59. Armada hasta los dientes

Siento los dedos congelados. No sé si podré apretar el gatillo. ¡Ha llegado tu hora! Quizás es el momento.
Si esto fuera una película de John Wayne, sería donde la manillas del reloj empezarían a volar. Días resucitados, la misma rutina de siempre, pero algo iba mal. Esa sensación que la había acompañado durante los últimos días… Una sombra ajena a ella, y la sombra de la duda de su propia lucidez.
Tres segundos de silencio en su disckman. Suficientes. Detuvo sus pasos en seco. Y su rotunda convicción de que aquel individuo se había convertido en la sombra de sus talones. Demoró la elección del nuevo disco. ¡Por Dios!, que aquel tipo se adelantara a sus pasos.
– ¿Qué hago? ¿A dónde voy?
Levanté los ojos y me agarré con fuerza a la primera imagen que se clavó en mi retina. Tocaba cambiar de escenario. ¡Alea jacta est! Atravesé el Rubicón, jugándome el pellejo entre la corriente de coches.

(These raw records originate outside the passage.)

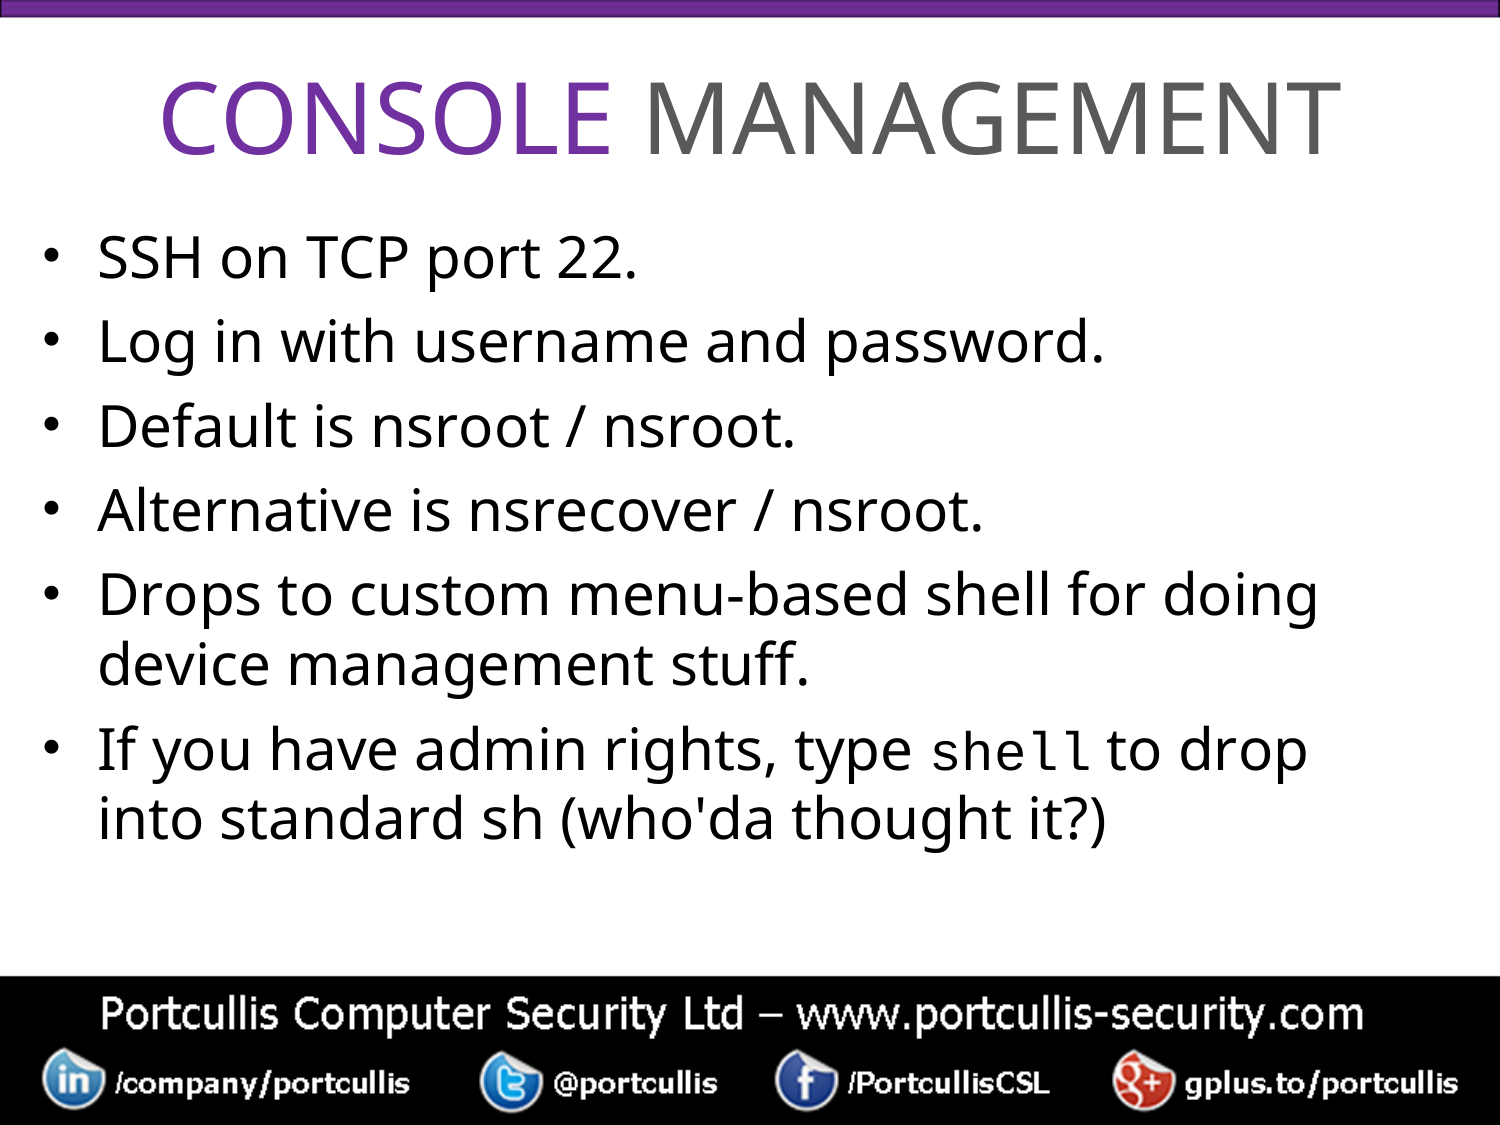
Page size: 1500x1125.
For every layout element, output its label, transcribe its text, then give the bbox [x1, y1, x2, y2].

list SSH on TCP port 22. Log in with username and password. Default is nsroot / nsroot. Alternative is nsrecover / nsroot. Drops to custom menu-based shell for doing device management stuff. If you have admin rights, type shell to drop into standard sh (who'da thought it?) [41, 219, 1428, 965]
picture [0, 202, 1500, 1125]
picture [0, 0, 1500, 42]
title CONSOLE MANAGEMENT [0, 42, 1500, 202]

Ya estaba dentro. Un supermercado, un DÍA. Deambulé por los pasillos y una sonrisa inundó mi cara… Definitivamente estaba paranoica. Daba igual, necesitaba la certeza de no tener su compañía.
¡No puede ser!. Allí estaba otra vez, en el pasillo, camuflándose entre los champiñones y las salsas de tomate.
Sístole-diástole en mi garganta, pánico. Sonambulismo mortal. Y desperté en la isla del congelado.
La claqueta con su chasquido cae como la guillotina. Imagen congelada. Uno contra otro, solos. Esquinas enfrentadas. Un cruce de miradas retadoras. Tú, con tu paquetito de espinacas. Yo, armada hasta los dientes.
Me aferré al Magnum. Ya no eras tú el único que escribía el guión.
¡Que empiece la balacera!
Ya habíamos descontado los diez pasos de espaldas el uno al otro. A penas un giro, un leve movimiento de cadera…
Siento los dedos congelados. No se si podré apretar el gatillo.
Y disparé frenéticamente… El blanco había desaparecido.
Esto no me está pasando. Entre mis dedos el Magnum ahora reloj derretido de Dalí. Al borde de un ataque de risa, deposito mi armamento en la caja registradora.
Soy el llanero solitario, pero la voz de la cajera me devuelve a la realidad.
– 60 euros, por favor.
¡60 euros de helados Mágnum! . Había arrasado con el postre dominical.
Abro el bolso, y de nuevo, te descubro como mi sombra inseparable. Allí sigues, detrás de mi.
Ya no me importa. Te había hecho frente. Cargué con mis Magnums. Dispuesta a morir con las botas puestas.